Some of you may recall that I have mentioned in some previous sermons the experiences of our youngest daughter, Anna-Lena, who spent two and a half months in Sierra Leone as part of the Ebola response. By good fortune, Anna-Lena is here this morning with us in the Cathedral in the very same week that Sierra Leonians have been celebrating the end of this dreadful epidemic. As part of the celebration a three minute video clip has been produced – Bye Bye Ebola – which shows a wonderful cross section of the people of Sierra Leone joyously celebrating by song and dance based upon the Azonto rap dance. It’s on Youtube if you’d like to see it. In one scene where a medical orderly in protective clothing, is dancing, I noticed the following verses from 2 Corinthians painted on the wall behind:

Since I know it is all for Christ’s good, I am quite content with my weaknesses and with insults, hardships, persecutions and calamities; for when I am weak, I am strong. [2 Corinthians: 4:7, 12:7-10]

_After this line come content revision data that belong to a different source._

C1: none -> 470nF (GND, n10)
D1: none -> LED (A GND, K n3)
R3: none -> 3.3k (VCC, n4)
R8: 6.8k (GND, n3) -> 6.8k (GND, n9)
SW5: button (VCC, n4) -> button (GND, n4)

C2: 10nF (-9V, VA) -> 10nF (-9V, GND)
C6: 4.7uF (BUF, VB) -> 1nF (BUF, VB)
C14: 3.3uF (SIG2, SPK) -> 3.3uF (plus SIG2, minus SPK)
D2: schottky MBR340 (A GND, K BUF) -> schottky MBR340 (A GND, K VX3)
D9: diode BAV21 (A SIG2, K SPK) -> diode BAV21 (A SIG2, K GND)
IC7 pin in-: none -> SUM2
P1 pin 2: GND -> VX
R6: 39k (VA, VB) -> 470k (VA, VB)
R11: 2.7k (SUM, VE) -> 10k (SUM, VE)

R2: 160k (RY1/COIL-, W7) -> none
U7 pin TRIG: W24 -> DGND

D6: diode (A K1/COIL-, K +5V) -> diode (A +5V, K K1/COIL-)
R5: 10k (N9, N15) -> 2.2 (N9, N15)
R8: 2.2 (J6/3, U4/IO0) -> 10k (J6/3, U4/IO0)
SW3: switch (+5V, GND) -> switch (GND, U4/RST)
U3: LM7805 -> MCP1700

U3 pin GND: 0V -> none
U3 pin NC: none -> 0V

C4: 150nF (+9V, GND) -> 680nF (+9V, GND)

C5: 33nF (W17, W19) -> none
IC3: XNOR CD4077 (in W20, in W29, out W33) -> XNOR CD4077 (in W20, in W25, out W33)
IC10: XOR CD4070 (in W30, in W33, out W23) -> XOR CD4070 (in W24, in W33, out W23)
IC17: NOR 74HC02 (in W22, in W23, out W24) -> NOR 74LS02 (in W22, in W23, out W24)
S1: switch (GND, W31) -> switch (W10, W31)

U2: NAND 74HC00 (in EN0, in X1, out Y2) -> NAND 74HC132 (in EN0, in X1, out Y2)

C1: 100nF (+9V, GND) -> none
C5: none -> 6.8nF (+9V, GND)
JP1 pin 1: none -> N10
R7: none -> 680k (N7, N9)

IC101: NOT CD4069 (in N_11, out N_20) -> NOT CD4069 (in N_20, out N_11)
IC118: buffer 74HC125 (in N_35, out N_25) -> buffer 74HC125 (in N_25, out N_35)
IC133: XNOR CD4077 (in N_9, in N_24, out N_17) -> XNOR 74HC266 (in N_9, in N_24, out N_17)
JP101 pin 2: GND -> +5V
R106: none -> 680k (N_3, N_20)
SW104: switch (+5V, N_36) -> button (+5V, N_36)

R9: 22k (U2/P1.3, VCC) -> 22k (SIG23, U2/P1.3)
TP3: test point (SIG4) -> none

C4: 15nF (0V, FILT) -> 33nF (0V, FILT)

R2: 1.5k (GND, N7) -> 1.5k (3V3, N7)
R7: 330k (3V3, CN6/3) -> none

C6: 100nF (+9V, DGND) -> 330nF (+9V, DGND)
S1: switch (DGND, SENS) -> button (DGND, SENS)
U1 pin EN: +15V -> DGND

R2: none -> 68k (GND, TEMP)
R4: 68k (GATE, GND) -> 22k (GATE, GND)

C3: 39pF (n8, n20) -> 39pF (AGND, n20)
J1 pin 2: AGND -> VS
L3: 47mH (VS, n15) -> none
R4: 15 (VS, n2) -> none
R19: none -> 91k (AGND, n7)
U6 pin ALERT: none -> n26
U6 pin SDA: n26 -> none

In the wake of the dreadful events in Paris yesterday, when heinousness of the deeds committed surge up in us mixed feelings of fear and outrage, the intent of the unknown person from Sierra Leone who painted these words from Scripture in the midst of a country fearful in the face of a dreadful disease, was to acknowledge that fear, not deny it, and then draw on the strength of faith to confront it.

Actually, as I think about it, my original themes I had wanted to preach on this morning, would have spoken to yesterday’s events.

For in the Song of Hannah we hear:

My heart exults in the Lord: my strength is exalted in my God. My mouth derides my enemies: because I rejoice in your salvation. There is no Holy One like you, O Lord: nor any Rock like you, our God.

But Hannah’s joyousness in a new found strength that grew out of a type of fear, did not come by simple church but by faith. In our reading this morning from 1 Samuel 1, we know that the forms of church let her down; but that faith ultimately saved her.

So let us, through our worship, seek not the forms but the faith that God will nourish through our prayers and our worship.